• **SET PROBLEM**:
Convert every line in the entries below into a numbered list, leaving out any blank lines.

(Saved data entries)
——————
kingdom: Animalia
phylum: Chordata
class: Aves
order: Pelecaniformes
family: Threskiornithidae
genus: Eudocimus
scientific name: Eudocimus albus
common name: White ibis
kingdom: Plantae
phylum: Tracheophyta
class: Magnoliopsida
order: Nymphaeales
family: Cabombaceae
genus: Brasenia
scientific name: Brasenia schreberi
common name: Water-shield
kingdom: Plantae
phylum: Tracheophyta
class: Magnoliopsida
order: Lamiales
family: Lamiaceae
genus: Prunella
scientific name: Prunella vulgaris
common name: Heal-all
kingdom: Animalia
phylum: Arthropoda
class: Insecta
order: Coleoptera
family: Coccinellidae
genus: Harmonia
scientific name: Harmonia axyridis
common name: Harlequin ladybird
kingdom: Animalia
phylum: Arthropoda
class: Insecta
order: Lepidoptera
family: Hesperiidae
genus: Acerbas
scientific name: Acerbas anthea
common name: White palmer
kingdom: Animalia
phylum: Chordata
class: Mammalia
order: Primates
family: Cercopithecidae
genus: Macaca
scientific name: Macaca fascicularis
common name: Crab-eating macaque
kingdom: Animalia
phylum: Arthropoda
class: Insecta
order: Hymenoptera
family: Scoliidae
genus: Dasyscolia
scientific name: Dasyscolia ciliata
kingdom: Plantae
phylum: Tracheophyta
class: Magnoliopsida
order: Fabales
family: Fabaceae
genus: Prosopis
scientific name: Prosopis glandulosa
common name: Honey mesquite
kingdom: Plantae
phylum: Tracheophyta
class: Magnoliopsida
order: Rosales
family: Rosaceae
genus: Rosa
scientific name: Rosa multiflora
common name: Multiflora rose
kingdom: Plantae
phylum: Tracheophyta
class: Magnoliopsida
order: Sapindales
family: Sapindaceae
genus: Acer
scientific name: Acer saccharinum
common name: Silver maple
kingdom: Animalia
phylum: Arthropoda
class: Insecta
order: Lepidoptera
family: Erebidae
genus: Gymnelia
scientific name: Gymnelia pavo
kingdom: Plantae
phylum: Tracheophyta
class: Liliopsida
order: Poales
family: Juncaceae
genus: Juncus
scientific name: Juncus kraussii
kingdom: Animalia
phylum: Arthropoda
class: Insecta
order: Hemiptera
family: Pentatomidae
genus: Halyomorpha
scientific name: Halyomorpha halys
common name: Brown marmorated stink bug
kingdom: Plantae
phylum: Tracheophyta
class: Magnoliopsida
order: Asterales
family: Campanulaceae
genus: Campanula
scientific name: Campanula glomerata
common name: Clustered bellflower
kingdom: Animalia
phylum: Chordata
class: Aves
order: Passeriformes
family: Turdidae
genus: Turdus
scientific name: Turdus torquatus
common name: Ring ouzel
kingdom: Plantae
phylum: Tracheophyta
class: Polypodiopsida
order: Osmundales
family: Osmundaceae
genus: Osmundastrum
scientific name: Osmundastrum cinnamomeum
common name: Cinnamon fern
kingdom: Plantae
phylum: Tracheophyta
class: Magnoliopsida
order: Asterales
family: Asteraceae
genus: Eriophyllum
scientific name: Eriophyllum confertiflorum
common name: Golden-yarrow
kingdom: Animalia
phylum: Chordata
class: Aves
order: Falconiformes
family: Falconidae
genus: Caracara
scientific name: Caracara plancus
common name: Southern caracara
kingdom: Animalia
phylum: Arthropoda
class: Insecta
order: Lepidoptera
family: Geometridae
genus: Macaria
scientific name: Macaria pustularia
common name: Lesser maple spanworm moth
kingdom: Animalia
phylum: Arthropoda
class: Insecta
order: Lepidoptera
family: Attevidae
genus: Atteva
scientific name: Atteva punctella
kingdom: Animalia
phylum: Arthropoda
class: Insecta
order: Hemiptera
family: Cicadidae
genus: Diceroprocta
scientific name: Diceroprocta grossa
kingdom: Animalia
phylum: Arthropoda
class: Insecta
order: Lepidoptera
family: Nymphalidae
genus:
——————
• **EXPECTED ANSWER**:
1. kingdom: Animalia
2. phylum: Chordata
3. class: Aves
4. order: Pelecaniformes
5. family: Threskiornithidae
6. genus: Eudocimus
7. scientific name: Eudocimus albus
8. common name: White ibis
9. kingdom: Plantae
10. phylum: Tracheophyta
11. class: Magnoliopsida
12. order: Nymphaeales
13. family: Cabombaceae
14. genus: Brasenia
15. scientific name: Brasenia schreberi
16. common name: Water-shield
17. kingdom: Plantae
18. phylum: Tracheophyta
19. class: Magnoliopsida
20. order: Lamiales
21. family: Lamiaceae
22. genus: Prunella
23. scientific name: Prunella vulgaris
24. common name: Heal-all
25. kingdom: Animalia
26. phylum: Arthropoda
27. class: Insecta
28. order: Coleoptera
29. family: Coccinellidae
30. genus: Harmonia
31. scientific name: Harmonia axyridis
32. common name: Harlequin ladybird
33. kingdom: Animalia
34. phylum: Arthropoda
35. class: Insecta
36. order: Lepidoptera
37. family: Hesperiidae
38. genus: Acerbas
39. scientific name: Acerbas anthea
40. common name: White palmer
41. kingdom: Animalia
42. phylum: Chordata
43. class: Mammalia
44. order: Primates
45. family: Cercopithecidae
46. genus: Macaca
47. scientific name: Macaca fascicularis
48. common name: Crab-eating macaque
49. kingdom: Animalia
50. phylum: Arthropoda
51. class: Insecta
52. order: Hymenoptera
53. family: Scoliidae
54. genus: Dasyscolia
55. scientific name: Dasyscolia ciliata
56. kingdom: Plantae
57. phylum: Tracheophyta
58. class: Magnoliopsida
59. order: Fabales
60. family: Fabaceae
61. genus: Prosopis
62. scientific name: Prosopis glandulosa
63. common name: Honey mesquite
64. kingdom: Plantae
65. phylum: Tracheophyta
66. class: Magnoliopsida
67. order: Rosales
68. family: Rosaceae
69. genus: Rosa
70. scientific name: Rosa multiflora
71. common name: Multiflora rose
72. kingdom: Plantae
73. phylum: Tracheophyta
74. class: Magnoliopsida
75. order: Sapindales
76. family: Sapindaceae
77. genus: Acer
78. scientific name: Acer saccharinum
79. common name: Silver maple
80. kingdom: Animalia
81. phylum: Arthropoda
82. class: Insecta
83. order: Lepidoptera
84. family: Erebidae
85. genus: Gymnelia
86. scientific name: Gymnelia pavo
87. kingdom: Plantae
88. phylum: Tracheophyta
89. class: Liliopsida
90. order: Poales
91. family: Juncaceae
92. genus: Juncus
93. scientific name: Juncus kraussii
94. kingdom: Animalia
95. phylum: Arthropoda
96. class: Insecta
97. order: Hemiptera
98. family: Pentatomidae
99. genus: Halyomorpha
100. scientific name: Halyomorpha halys
101. common name: Brown marmorated stink bug
102. kingdom: Plantae
103. phylum: Tracheophyta
104. class: Magnoliopsida
105. order: Asterales
106. family: Campanulaceae
107. genus: Campanula
108. scientific name: Campanula glomerata
109. common name: Clustered bellflower
110. kingdom: Animalia
111. phylum: Chordata
112. class: Aves
113. order: Passeriformes
114. family: Turdidae
115. genus: Turdus
116. scientific name: Turdus torquatus
117. common name: Ring ouzel
118. kingdom: Plantae
119. phylum: Tracheophyta
120. class: Polypodiopsida
121. order: Osmundales
122. family: Osmundaceae
123. genus: Osmundastrum
124. scientific name: Osmundastrum cinnamomeum
125. common name: Cinnamon fern
126. kingdom: Plantae
127. phylum: Tracheophyta
128. class: Magnoliopsida
129. order: Asterales
130. family: Asteraceae
131. genus: Eriophyllum
132. scientific name: Eriophyllum confertiflorum
133. common name: Golden-yarrow
134. kingdom: Animalia
135. phylum: Chordata
136. class: Aves
137. order: Falconiformes
138. family: Falconidae
139. genus: Caracara
140. scientific name: Caracara plancus
141. common name: Southern caracara
142. kingdom: Animalia
143. phylum: Arthropoda
144. class: Insecta
145. order: Lepidoptera
146. family: Geometridae
147. genus: Macaria
148. scientific name: Macaria pustularia
149. common name: Lesser maple spanworm moth
150. kingdom: Animalia
151. phylum: Arthropoda
152. class: Insecta
153. order: Lepidoptera
154. family: Attevidae
155. genus: Atteva
156. scientific name: Atteva punctella
157. kingdom: Animalia
158. phylum: Arthropoda
159. class: Insecta
160. order: Hemiptera
161. family: Cicadidae
162. genus: Diceroprocta
163. scientific name: Diceroprocta grossa
164. kingdom: Animalia
165. phylum: Arthropoda
166. class: Insecta
167. order: Lepidoptera
168. family: Nymphalidae
169. genus:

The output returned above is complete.